The Supreme Court will eventually have to resolve both these questions—whether phone passcodes are testimonial evidence and whether the foregone conclusion doctrine applies to them. And a firm rule may not be enough. The Court will also need to provide a proper framework to guide lower courts in analyzing compelled production cases. For instance, in G.A.Q.L. v. State, the Florida District Court of Appeals “reasoned that the evidence sought in a password production case . . . is not the password itself; rather it is the actual files or evidence on the locked phone.”[12] It therefore denied the defendant Fifth Amendment protection. Both the New Jersey Supreme Court and the Third Circuit disagreed with that approach. Instead, they “view the compelled act of production in this case to be that of producing the passcode.”[13] This distinction not only impacts the self-incrimination analysis but also related privacy questions.
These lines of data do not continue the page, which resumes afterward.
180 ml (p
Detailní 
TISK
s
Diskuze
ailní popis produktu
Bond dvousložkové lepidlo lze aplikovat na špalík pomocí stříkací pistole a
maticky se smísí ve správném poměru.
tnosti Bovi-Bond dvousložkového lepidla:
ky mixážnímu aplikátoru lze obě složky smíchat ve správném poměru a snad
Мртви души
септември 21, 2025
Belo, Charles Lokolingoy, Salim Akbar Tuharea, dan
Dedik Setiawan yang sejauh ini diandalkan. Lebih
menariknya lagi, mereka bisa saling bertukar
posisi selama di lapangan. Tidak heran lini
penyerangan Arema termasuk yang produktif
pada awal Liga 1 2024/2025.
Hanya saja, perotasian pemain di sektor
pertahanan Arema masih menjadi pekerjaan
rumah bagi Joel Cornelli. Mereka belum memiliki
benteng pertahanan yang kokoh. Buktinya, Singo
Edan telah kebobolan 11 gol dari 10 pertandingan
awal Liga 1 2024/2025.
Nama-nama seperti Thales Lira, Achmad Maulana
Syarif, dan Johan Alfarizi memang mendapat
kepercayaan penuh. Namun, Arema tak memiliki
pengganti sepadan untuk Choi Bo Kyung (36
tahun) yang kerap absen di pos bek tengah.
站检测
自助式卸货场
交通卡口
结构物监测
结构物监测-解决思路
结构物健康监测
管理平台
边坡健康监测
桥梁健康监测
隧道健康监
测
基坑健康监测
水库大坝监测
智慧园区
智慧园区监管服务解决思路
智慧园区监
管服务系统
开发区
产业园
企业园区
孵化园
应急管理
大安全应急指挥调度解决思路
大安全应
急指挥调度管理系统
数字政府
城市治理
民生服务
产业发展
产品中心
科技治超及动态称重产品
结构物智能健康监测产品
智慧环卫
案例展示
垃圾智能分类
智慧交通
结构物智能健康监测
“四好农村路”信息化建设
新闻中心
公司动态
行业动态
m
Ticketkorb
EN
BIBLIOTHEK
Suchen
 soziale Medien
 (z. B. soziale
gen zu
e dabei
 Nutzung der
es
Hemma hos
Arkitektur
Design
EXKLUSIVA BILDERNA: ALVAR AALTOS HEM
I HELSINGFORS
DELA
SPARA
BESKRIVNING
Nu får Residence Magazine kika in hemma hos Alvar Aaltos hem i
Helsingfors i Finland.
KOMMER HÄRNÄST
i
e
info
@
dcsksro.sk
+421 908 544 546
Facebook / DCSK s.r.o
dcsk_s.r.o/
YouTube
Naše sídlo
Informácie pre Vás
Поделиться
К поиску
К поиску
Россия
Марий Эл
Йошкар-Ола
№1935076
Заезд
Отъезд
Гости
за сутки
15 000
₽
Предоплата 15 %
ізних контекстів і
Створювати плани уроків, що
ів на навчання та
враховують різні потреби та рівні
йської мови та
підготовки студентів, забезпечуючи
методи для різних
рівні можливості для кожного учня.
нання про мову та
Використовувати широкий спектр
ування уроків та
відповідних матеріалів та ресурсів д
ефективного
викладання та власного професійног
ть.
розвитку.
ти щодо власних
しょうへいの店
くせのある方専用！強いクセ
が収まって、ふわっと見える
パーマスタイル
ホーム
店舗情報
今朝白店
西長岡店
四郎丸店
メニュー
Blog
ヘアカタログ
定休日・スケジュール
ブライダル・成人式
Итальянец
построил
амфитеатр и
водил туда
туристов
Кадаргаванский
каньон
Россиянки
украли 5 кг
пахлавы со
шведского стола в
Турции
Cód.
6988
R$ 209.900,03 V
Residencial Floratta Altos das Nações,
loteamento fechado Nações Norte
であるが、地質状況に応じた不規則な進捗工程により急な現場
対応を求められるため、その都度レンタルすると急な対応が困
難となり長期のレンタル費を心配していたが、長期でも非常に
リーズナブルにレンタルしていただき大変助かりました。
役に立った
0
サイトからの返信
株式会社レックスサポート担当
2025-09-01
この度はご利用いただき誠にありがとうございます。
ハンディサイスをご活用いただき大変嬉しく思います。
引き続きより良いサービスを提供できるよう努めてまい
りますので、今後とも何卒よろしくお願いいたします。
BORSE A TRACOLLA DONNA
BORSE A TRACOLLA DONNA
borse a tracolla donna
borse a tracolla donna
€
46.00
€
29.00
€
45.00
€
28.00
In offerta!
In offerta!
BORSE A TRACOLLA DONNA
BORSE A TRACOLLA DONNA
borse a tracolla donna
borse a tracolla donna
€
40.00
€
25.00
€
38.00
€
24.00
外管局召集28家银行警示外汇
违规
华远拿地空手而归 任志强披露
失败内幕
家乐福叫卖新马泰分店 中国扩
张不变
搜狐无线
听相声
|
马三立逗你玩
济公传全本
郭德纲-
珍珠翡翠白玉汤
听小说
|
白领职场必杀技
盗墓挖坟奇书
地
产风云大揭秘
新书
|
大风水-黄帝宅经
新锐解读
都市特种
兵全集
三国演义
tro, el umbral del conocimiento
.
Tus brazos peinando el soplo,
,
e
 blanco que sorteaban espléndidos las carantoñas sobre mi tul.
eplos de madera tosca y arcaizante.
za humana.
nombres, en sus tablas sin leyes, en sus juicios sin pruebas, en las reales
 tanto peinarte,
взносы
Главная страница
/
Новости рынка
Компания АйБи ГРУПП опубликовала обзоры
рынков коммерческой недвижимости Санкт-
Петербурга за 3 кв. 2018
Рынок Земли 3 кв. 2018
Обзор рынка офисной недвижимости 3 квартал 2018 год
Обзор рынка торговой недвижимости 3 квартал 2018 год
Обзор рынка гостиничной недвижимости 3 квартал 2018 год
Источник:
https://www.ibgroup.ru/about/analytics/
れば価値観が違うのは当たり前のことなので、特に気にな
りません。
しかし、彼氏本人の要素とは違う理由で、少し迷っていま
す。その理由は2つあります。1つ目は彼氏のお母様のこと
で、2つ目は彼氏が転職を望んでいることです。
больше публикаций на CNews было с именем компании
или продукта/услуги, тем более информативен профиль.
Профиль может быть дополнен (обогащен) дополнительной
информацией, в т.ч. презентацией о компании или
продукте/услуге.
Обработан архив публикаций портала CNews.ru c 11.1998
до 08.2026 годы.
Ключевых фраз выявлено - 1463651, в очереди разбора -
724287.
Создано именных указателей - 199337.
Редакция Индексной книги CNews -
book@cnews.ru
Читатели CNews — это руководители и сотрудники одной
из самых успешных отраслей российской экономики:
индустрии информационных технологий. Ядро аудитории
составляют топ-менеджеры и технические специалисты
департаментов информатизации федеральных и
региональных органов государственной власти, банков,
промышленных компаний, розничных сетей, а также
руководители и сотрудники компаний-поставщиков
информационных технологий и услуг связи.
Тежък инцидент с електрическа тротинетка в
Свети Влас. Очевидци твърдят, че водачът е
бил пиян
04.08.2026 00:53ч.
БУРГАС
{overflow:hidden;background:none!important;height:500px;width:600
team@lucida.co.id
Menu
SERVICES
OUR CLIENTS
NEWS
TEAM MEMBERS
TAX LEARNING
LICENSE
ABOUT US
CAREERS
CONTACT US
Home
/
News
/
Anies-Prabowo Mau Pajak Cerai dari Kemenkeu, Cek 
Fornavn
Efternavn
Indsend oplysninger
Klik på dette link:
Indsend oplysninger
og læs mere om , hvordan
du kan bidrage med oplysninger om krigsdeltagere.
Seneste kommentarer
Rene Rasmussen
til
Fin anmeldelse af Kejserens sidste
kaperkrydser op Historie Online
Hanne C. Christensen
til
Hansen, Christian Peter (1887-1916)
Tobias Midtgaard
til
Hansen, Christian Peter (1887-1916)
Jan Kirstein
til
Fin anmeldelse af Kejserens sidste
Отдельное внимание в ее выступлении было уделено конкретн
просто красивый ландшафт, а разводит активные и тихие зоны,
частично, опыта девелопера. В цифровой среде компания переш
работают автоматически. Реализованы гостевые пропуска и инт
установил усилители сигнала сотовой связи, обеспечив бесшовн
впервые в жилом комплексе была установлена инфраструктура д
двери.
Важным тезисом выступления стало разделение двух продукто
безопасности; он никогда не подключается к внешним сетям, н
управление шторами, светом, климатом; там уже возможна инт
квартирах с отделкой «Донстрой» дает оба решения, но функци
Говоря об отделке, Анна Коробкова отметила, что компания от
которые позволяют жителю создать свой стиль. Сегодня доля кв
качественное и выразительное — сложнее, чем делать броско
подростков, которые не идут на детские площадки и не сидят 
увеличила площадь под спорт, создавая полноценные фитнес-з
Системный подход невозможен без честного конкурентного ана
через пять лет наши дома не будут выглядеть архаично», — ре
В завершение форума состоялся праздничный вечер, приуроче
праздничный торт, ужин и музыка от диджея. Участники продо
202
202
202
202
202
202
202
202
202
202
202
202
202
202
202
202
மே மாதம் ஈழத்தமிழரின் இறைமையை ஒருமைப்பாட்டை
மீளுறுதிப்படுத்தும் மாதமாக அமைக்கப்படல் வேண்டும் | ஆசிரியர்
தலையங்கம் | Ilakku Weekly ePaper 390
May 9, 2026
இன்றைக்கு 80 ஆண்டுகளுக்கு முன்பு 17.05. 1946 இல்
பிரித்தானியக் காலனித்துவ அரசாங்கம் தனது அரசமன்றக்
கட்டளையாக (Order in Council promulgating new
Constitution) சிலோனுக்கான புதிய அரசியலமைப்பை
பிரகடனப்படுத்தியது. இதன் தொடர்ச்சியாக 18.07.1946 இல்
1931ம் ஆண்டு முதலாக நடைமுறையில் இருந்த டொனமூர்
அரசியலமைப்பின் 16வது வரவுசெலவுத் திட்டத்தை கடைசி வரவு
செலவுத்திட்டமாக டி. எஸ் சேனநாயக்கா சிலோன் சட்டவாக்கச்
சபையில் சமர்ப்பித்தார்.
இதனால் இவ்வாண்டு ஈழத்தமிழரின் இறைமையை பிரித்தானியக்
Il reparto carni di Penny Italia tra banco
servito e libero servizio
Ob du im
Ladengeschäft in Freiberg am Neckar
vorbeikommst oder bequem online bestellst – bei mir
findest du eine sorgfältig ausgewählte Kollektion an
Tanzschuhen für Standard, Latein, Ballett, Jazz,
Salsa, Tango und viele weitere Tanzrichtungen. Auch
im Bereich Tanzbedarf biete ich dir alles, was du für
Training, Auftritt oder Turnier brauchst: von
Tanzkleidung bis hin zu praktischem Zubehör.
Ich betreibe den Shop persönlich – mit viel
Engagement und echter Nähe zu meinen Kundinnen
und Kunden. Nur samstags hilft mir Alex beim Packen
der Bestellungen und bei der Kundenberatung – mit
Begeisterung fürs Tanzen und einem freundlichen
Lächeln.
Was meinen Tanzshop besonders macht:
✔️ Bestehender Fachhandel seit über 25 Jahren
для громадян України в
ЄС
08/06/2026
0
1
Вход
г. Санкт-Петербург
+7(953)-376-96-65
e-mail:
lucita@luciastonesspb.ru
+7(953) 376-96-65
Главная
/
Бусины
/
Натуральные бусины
It is highly likely that the Supreme Court will be asked to resolve these questions in the next few years. Until then, expect more splintering and confusion in the lower courts on these essential questions regarding privacy, self-incrimination, and modern technology.

 
Note from the Editor:
 
The Federalist Society takes no positions on particular legal and public policy matters. Any expressions of opinion are those of the authors. We do invite responses from our readers. To join the debate, please email us at [email protected].

[1] See Eunjoo Seo v. State, 148 N.E.3d 952, 968 (Ind. 2020).

[2] Com. v. Gelfgatt, 468 Mass. 512, 518, 11 N.E.3d 605, 611 (2014).

[3] Id.

[4] United States v. Apple MacPro Computer, 851 F.3d 238, 248 (3d Cir. 2017).

[5] Eunjoo Seo v. State, 148 N.E.3d 952, 962 (Ind. 2020).

[6] Com. v. Davis, 220 A.3d 534, 550 (Pa. 2019).

[7] See State v. Stahl, 206 So. 3d 124, 136 (Fla. Dist. Ct. App. 2016); G.A.Q.L. v. State, 257 So. 3d 1058 (Fla. Dist. Ct. App. 2018).

[8] State v. Andrews, 243 N.J. 447, 480, 234 A.3d 1254, 1274 (2020).

[9] State v. Andrews, 243 N.J. 447, 489, 234 A.3d 1254, 1280 (2020).

[10] State v. Andrews, 243 N.J. 447, 502, 234 A.3d 1254, 1288 (2020).

[11] Id.

[12] G.A.Q.L. v. State, 257 So. 3d 1058, 1064 (Fla. Dist. Ct. App. 2018).

[13] State v. Andrews, 243 N.J. 447, 480, 234 A.3d 1254, 1274 (2020).